Des solutions propriétaires existent pour palier à ce genre de problèmes, mais on n’aime pas ça, hein, les solutions propriétaires ?

Il manque sans doute quelques points à tout ça. Commentaires bienvenus ! :)

11 Comments »

  • Elessar said:

    On peut aussi faire des merveilles avec du Maildir sur un système de fichiers partagé, type OCFS sur DRBD. De quoi avoir deux serveurs de courrier qui travaillent en même temps sur les mêmes boîtes aux lettres, physiquement écrites sur les deux et tenus en cohérence.

  • Jeb said:

    Super intéressant :)

    J’ai une petite question pour les spécialistes sur ce passage
    « On ne doit définitivement pas faire un réseau BGP de la même façon qu’on installe un switch avec deux câbles d’arrivée. »

    Je ne sais pas si on parle de la même chose mais moi ce que j’aimerai faire dans l’absolu, c’est agréger 2 connexions de deux FAI différents, dans un souci de fiabilité (diminuer le temps de coupure) mais surtout d’augmentation du débit (je suis dans un bled paumé à 1-2Mb). Le tout de la façon la plus transparente possible (avec un routeur ou une couche logicielle qui gère tout de lui même ??)

    Est ce que c’est possible ?
    Est ce que quelqu’un peut m’indiquer un tutoriel ou m’expliquer les grandes lignes ?

    Tout ca en gardant l’espoir d’un jour pouvoir tirer ma propre fibre et créer mon propre FAI de quartier bien entendu !
    Merci !

  • Bruno (author) said:

    Avec deux FAI différents, l’agrégation ne va pas être possible.
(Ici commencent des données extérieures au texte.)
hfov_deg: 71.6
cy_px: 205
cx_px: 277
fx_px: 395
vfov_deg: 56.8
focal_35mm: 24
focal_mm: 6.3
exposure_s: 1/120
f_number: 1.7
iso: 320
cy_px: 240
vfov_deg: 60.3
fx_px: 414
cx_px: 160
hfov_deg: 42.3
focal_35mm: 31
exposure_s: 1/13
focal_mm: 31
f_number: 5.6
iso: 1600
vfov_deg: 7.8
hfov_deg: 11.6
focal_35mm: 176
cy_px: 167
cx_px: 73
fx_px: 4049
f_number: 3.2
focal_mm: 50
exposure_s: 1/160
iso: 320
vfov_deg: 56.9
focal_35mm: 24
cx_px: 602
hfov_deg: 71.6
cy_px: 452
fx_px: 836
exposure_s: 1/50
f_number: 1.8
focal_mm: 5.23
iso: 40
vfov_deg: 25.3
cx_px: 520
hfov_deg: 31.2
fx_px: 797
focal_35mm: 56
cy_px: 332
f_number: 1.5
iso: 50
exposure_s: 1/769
Par contre avec le même FAI, typiquement FDN, c’est déjà plus imaginable, mais du coup c’est moins redondant.

    Voir la série « comment devenir fournisseur d’accès » ici-même, et pour le coté BGP, une petite recherche fera remonter les quelques articles ou j’en parle.

  • Albatros said:

    une série chronophage comportant une centaine de DVD de 2h30 chacun ? Star Trek ?

    [Stargate]

  • Cld said:

    Jeb: si c’est «juste» pour du web (et pas du vrai net) y a moyen de faire plus ou moins de la répartition de charge entre les 2, genre avec un proxy qui va faire alternativement les requêtes sur l’une ou l’autre connexion tant quels sont en lignes. Le problème c’est que certain site prenne en compte l’IP d’arrivé dans ce cas là si la requête suivant ne proviens pas de la bonne ça peut poser soucis (cas quand même au final relativement rare, hors rapidupload et autre megashare…)
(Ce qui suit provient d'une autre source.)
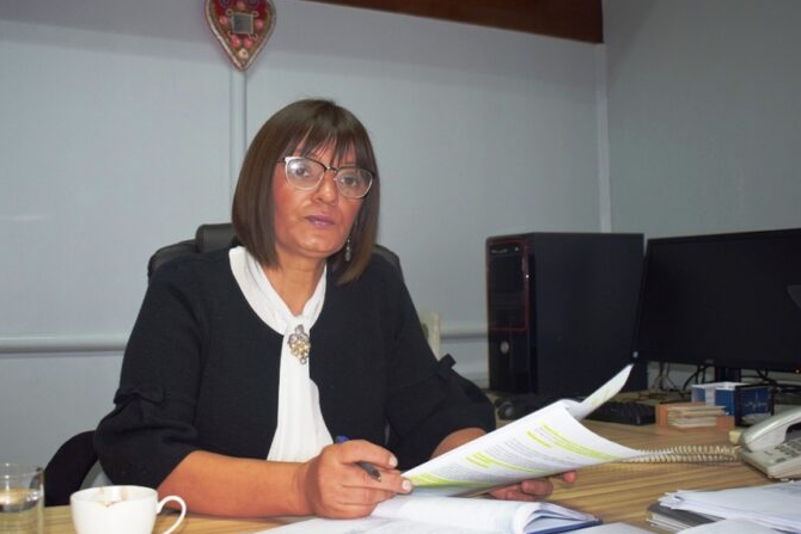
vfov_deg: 31.2
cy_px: 276
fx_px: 957
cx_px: 343
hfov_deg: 45.3
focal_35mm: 43
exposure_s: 1/80
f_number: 4.5
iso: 800
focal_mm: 24
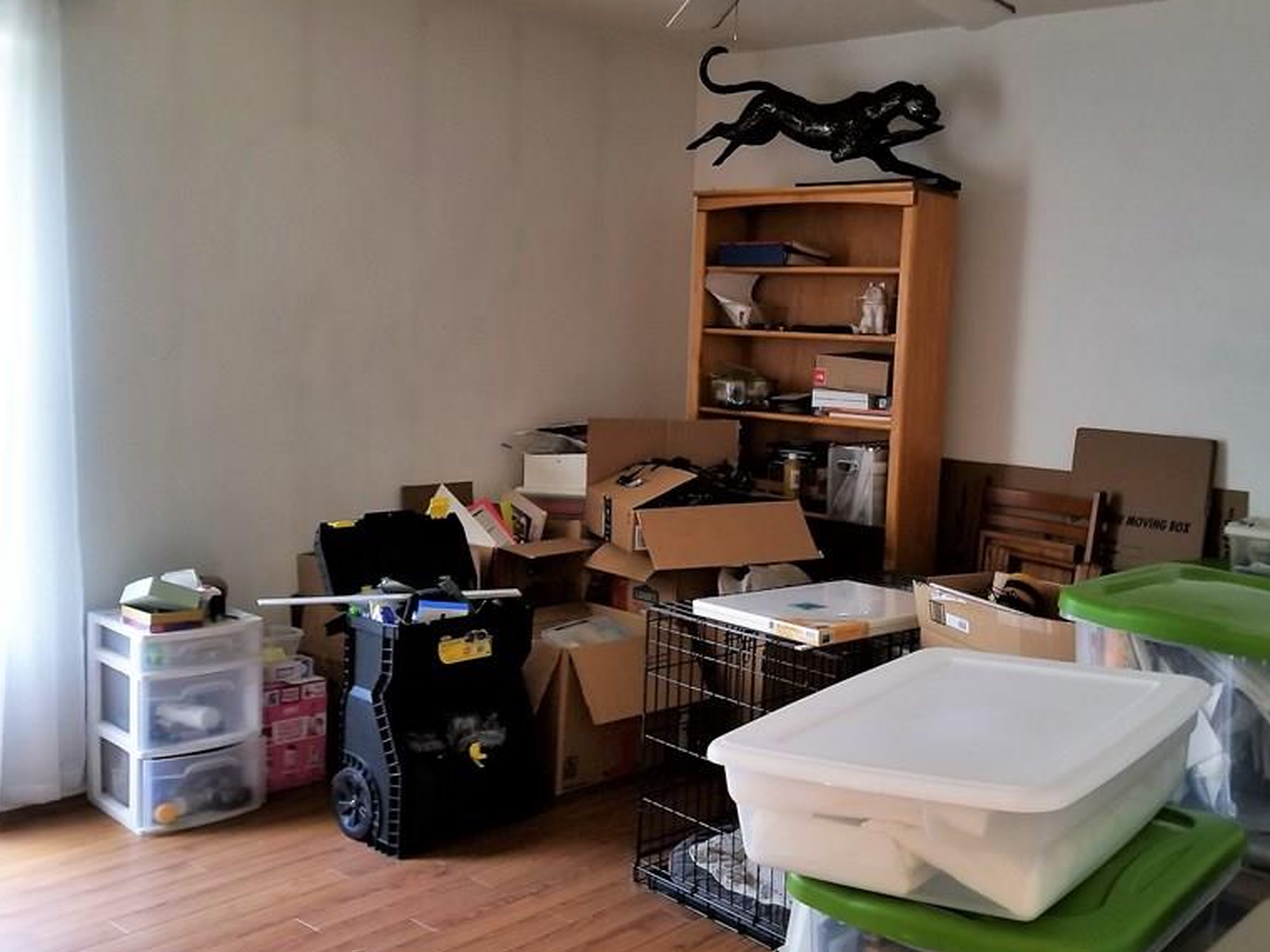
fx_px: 1284
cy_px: 467
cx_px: 753
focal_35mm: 35
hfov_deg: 52.3
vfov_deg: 40.7
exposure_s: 1/20
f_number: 1.7
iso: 200
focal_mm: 4.25
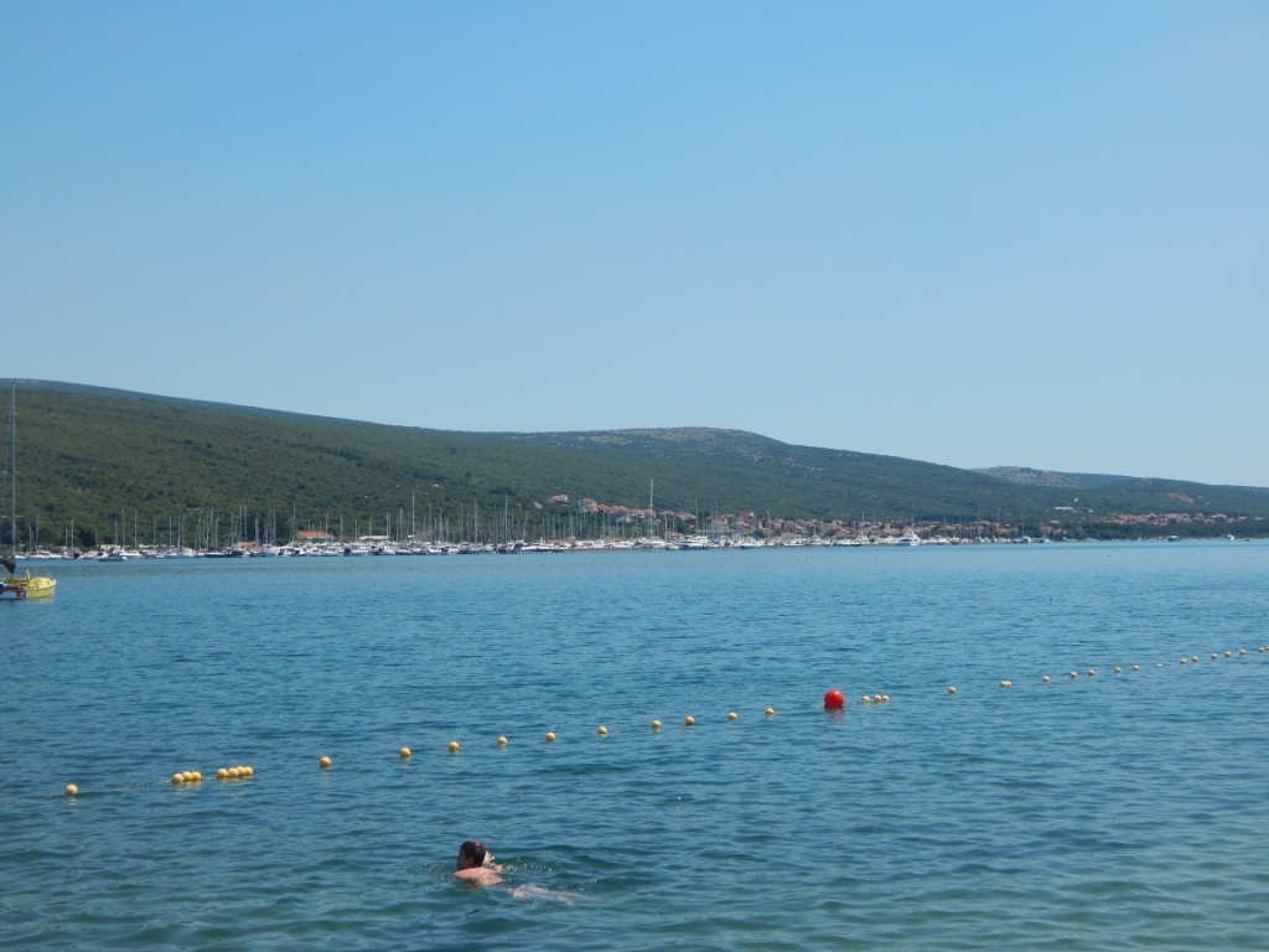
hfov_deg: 35.5
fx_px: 1980
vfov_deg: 27.0
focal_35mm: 54
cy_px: 476
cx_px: 634
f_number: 7.6
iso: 125
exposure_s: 1/500
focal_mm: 9.7
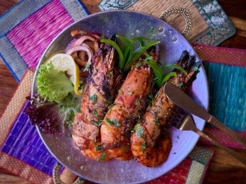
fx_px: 377
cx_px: 120
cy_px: 98
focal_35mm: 53
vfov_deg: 27.5
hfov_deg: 36.2
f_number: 1.78
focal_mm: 6.76
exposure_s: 1/50
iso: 80
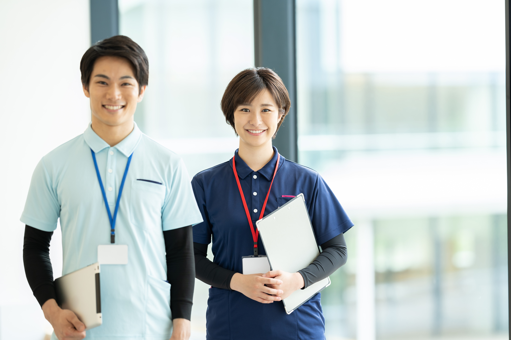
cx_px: 256
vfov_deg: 10.2
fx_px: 1916
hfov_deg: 15.2
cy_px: 170
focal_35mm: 135
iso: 250
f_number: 2.2
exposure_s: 1/125
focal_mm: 135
    Sinon en magouillant avec le firewall et la gestion de route du système, l’autre solution peut aussi de faire passer les connexion vers certaines IP (genre paire/impaire ou en fonction du préfix).
    Ou encore en fonction du protocole.

    Mais le problème sera toujours que l’équilibrage ne serait 1) Jamais très bon 2) Présentera toujours des risques de «pas la bonne IP je répond pas» et qu’il n’y donc pas de solution «universelle»

  • jerome said:

    De la même façon que le réseau, s’il était possible de s’adresser à deux fournisseurs ayant deux réseaux physiques distincts, ce serait mieux, mais ce n’est pas le cas en France. Par contre, contrairement au transit vers Internet, il est facile de créer ou de stocker l’électricité.

    L’énergie n’étant pas une marchandise comme les autres, notamment en terme de pics et de stockage, je ne pense pas que la libéralisation du secteur énergétique soit une bonne chose en témoigne les black out de différents pays ayant choisi ce mode (angleterre, californie, …).

  • Bruno (author) said:

    Tout dépend de comment on pratique la libéralisation …

  • druidux said:

    comment se passe la redondance du nom de domain

  • Bruno (author) said:

    Un nom de domaine n’est ni un logiciel ni du matériel, difficile donc de parler de redondance :)

  • Dima said:

    Bonjour,

    Pour repondre a la question, OUI on peut mettre 2 FAI diffirents ensemble sans soucis, en utilisant simplement un routeur Dual Wan.

    Les Fai peuvent etre les memes ou peuvent etre tout a fait diffirents.

  • Bruno (author) said:

    Ils ne seront pas « ensemble », ils seront à coté l’un de l’autre. Les paquets à destination des adresses IP fournies par l’un ne pourront pas arriver par l’autre.